USING THE INFORMATION:
1. Decide whether each statement agrees with the passage on instrumental hip-hop producers, answering yes or no and quoting the words of the passage that settle it: (a) Julia Cunningham learned of Clams Casino's tracks through a friend who loved hip-hop. (b) Brian Eno described Clams' instrumental for "Dem Wan" as dull. (c) J. Rocc's Some Cold Rock Stuf comes across as showing off.
2. Carry the passage on instrumental hip-hop producers on past its final sentence.

GIVEN PASSAGE:
----------------------------------------

The Los Angeles DJ/production duo Nguzunguzu, who helped put together M.I.A.’s Vicki Leekxmixtape, recently kicked off a mix forXLR8R with AraabMuzik’s “Free Spirit.” AraabMuzik is continuing with his MPC performances, which have little to do with hip-hop in the same way that, say, a performance by an experimental guitar virtuoso may not have much to do with rock music. I’ve seen the guy whip an audience into a frenzy just by chopping up Waka Flocka Flame’s “Hard In Da Paint” into something even more evil. This year, he was even invited to the Electric Daisy Carnival in Las Vegas — the type of festival usually occupied by the very dance-music artists sampled on Electronic Dream‘s tracks.

Clams Casino is getting play on SiriusXM’s Chill, a station that, according to programmer Julia Cunningham, plays “24 hours of ambient, electronica, and down-tempo remixes.” A hip-hop-loving friend introduced Cunningham to Clams’ tracks, and since the station is free of terrestrial radio bias or vetting, she quickly put his eerie instrumentals into rotation. “I had the same reaction to [Clams’ work] that I did when I heard Burial or Washed Out for the first time” Cunningham explained via e-mail, “[Clams] is doing something different.” Last week, electronic-music legend Brian Eno praised Clams on the BBC show Radcliffe and Maconie (the show has since been taken down unfortunately). Eno played Clams’ instrumental for Deezy Dolla’s “Dem Wan,” calling it “funny and witty.”

AraabMuzik and Clams are perhaps the most leftfield instrumental hip-hop producers right now (at least among those with any notoriety), but it has been a fruitful year for the subgenre overall. Even hip-hop traditionalists are stretching out. Beginning in the fall of 2009 and into summer of last year, Washington, D.C. soul-beat afficionado Oddisee released a series of seasonally themed EPs (a modest version of The Planets) that jump from typical boom-bap to rickety electronica to wide-eyed world music. This year, he packaged the EPs together as Odd Seasons. Veteran J. Rocc put out Some Cold Rock Stuf this year, which indulges in sample stacking and ’90s-style turntablist wizardry, but is also tinged with the energy of house music; impressively, it avoids showing off while sustaining a somber, exploratory mood.

----------------------------------------

(Saved entries)
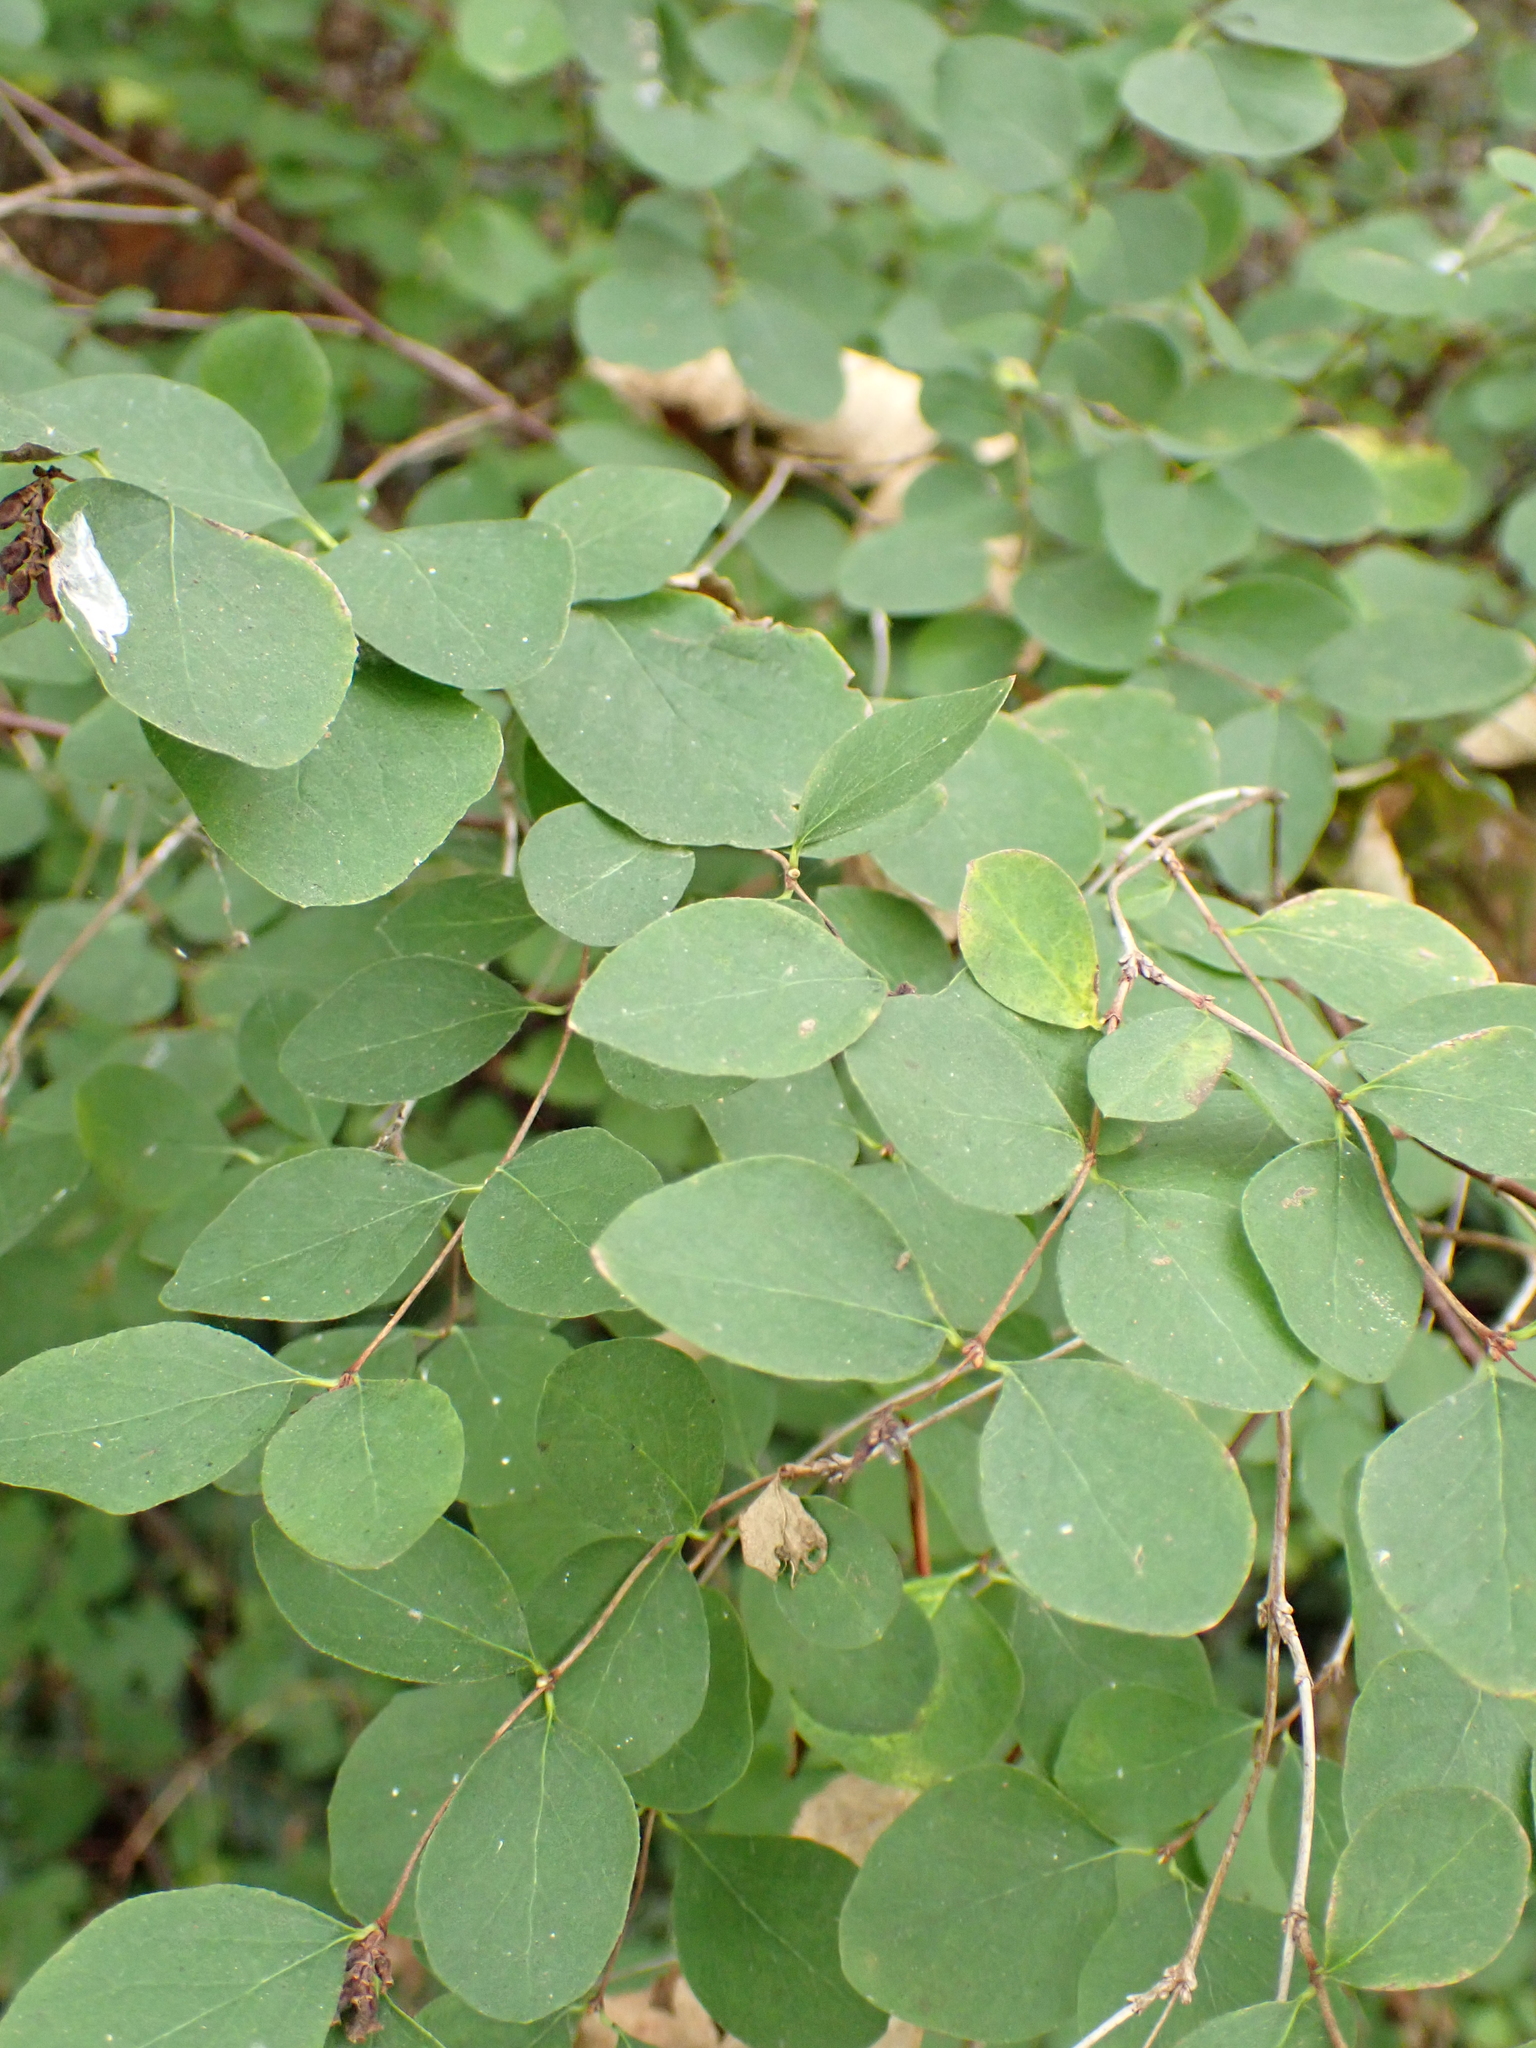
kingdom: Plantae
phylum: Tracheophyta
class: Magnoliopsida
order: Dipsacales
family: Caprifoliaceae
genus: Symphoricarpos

----------------------------------------

RESULTS OF THE EXERCISE:
1.
(a) Yes: "A hip-hop-loving friend introduced Cunningham to Clams’ tracks"
(b) No: "calling it “funny and witty.”"
(c) No: "impressively, it avoids showing off while sustaining a somber, exploratory mood."

2.
And just this week, DJ Burn One, the Atlanta producer (G-Side, Starlito, Rittz) and mixtape host (Gucci Mane, Yelawolf) gave away The Ashtray, an instrumental rap album based around his smart, almost Aphex Twin-like drum programming, which also incorporates a live band, including lots and lots of stormy, emotive guitar work. The track “And Then There Was…The Green Machine” is perhaps the key to unpacking The Ashtray. The title is, like a lot of the album, a stoner in-joke and the song ends with a sample from Funkadelic guitarist Eddie Hazel’s cover of “California Dreamin’.” Weed and Eddie Hazel. That’s pretty much the formula for The Ashtray.

The Ashtray, though, isn’t a weedhead’s lark; it’s an artful merger of the “country rap tunes” style endemic to the South in the ’90s and the classic hard funk that guys like Pimp C and Organized Noize looked to for inspiration. While you’re listening, what comes to mind isn’t hip-hop, but Booker T. & the M.G.’s, or Rolling Stones side project Jamming With Edward, or Frank Zappa’s “Peaches En Regalia,” or Funkadelic at their most blunted.

And though Burn One’s excursions aren’t quite as insane as AraabMuzik’s satanic trance foam party or Clams Casino being two synth moans shy of Enigma’s “Sadeness,” it’s still pretty crazy to think that an album like The Ashtray even exists, and it’s but one more example of instrumental hip-hop’s vitality in 2011.